- Problem -
Copy the stretch of the hospital billing excerpt that starts with "Even if they" and ends with "are actually sick.", changing "physicians" to "hospitalists".

Even if they do have insurance, if the patient is there mainly for a dispo issue and the length of stay ends up being excessively long to place them and the admitting diagnoses are low billing diagnosis (which is often the case for patients that don't really have a medical reason to be admitted), the physicians can make easy money with their E&M by writing almost the same note everyday, but the hospital (which is paid by DRGs) will probably still take a loss on admission. The issue is even worse when the hospital is near full and you don't have the staffing resources to care for the patients that are actually sick.

So I get the DRG vs EM coding thing but does this affect how Hospitalist are paid? Like on a group level how are most contracts with hospitals worded? Like percent of E/M or some other way?
 
So I get the DRG vs EM coding thing but does this affect how Hospitalist are paid? Like on a group level how are most contracts with hospitals worded? Like percent of E/M or some other way?

Records taken from a dataset:
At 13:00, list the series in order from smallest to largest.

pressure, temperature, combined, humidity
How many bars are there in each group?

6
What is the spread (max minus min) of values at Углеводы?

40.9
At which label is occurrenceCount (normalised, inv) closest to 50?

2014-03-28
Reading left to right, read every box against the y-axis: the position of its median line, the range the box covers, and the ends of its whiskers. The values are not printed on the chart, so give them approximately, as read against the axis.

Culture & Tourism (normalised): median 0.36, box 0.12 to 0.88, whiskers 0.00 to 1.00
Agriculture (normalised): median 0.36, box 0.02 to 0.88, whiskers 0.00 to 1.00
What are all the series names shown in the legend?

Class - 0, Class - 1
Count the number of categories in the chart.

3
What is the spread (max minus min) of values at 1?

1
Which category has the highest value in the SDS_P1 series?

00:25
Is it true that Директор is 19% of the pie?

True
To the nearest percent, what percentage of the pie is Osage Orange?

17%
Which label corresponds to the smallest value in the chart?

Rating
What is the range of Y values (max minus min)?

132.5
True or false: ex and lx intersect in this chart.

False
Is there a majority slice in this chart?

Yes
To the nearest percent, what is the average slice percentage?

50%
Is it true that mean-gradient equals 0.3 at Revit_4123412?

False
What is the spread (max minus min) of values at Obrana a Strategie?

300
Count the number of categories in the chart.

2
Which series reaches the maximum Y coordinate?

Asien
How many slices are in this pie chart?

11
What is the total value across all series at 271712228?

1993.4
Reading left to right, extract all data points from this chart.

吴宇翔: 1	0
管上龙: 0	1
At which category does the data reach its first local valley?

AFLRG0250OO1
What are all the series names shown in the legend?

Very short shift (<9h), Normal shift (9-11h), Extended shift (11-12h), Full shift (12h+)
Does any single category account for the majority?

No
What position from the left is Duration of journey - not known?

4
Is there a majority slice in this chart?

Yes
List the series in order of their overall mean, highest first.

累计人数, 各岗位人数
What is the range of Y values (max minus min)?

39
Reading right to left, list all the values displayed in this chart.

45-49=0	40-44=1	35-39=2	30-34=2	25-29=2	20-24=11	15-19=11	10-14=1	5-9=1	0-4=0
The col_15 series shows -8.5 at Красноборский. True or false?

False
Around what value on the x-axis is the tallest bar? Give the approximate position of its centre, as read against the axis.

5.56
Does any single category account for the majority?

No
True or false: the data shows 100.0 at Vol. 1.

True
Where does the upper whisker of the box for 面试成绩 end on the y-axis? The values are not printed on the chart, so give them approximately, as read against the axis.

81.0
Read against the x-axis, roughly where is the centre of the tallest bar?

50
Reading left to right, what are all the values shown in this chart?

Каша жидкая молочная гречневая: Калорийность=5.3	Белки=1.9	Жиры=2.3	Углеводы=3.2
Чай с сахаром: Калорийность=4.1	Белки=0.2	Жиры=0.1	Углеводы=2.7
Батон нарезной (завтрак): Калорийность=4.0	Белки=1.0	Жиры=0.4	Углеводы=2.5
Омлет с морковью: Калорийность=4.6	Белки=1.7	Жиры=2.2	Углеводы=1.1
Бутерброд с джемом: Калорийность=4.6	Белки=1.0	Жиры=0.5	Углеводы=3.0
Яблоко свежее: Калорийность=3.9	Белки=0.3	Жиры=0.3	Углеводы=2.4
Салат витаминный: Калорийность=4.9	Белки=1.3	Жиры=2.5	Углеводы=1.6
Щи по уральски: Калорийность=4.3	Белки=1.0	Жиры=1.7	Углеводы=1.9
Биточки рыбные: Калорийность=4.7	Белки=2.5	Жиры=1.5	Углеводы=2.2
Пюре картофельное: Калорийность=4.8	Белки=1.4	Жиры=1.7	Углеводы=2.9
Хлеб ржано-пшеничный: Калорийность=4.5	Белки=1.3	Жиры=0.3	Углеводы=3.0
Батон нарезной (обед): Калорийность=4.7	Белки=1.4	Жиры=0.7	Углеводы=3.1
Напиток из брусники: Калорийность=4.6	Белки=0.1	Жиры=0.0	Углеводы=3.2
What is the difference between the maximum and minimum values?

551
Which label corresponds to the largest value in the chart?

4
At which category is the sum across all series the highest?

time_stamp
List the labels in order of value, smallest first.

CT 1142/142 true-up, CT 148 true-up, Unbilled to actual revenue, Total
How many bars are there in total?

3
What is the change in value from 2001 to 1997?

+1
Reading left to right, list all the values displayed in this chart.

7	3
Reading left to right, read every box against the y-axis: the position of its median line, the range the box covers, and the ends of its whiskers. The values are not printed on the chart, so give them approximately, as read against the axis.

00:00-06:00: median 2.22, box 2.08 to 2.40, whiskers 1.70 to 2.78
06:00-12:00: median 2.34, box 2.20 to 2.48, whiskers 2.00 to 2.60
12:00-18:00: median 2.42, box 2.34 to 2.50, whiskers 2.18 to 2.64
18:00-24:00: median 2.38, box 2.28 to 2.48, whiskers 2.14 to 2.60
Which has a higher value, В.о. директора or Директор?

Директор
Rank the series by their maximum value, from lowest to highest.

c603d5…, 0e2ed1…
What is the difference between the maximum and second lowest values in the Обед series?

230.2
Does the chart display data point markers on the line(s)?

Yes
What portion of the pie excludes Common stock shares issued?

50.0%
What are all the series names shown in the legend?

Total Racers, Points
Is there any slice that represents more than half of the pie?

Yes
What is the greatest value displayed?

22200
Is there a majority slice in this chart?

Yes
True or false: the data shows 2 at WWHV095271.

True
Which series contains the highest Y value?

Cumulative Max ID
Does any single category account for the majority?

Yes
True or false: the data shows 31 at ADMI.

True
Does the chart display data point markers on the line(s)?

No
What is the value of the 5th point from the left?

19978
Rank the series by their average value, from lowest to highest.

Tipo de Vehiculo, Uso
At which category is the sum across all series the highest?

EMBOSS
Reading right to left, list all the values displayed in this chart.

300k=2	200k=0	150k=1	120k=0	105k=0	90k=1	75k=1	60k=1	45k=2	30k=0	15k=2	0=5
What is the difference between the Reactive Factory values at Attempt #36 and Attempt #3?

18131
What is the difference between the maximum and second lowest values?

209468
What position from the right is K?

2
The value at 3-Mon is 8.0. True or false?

- Exercise output -
Even if they do have insurance, if the patient is there mainly for a dispo issue and the length of stay ends up being excessively long to place them and the admitting diagnoses are low billing diagnosis (which is often the case for patients that don't really have a medical reason to be admitted), the hospitalists can make easy money with their E&M by writing almost the same note everyday, but the hospital (which is paid by DRGs) will probably still take a loss on admission. The issue is even worse when the hospital is near full and you don't have the staffing resources to care for the patients that are actually sick.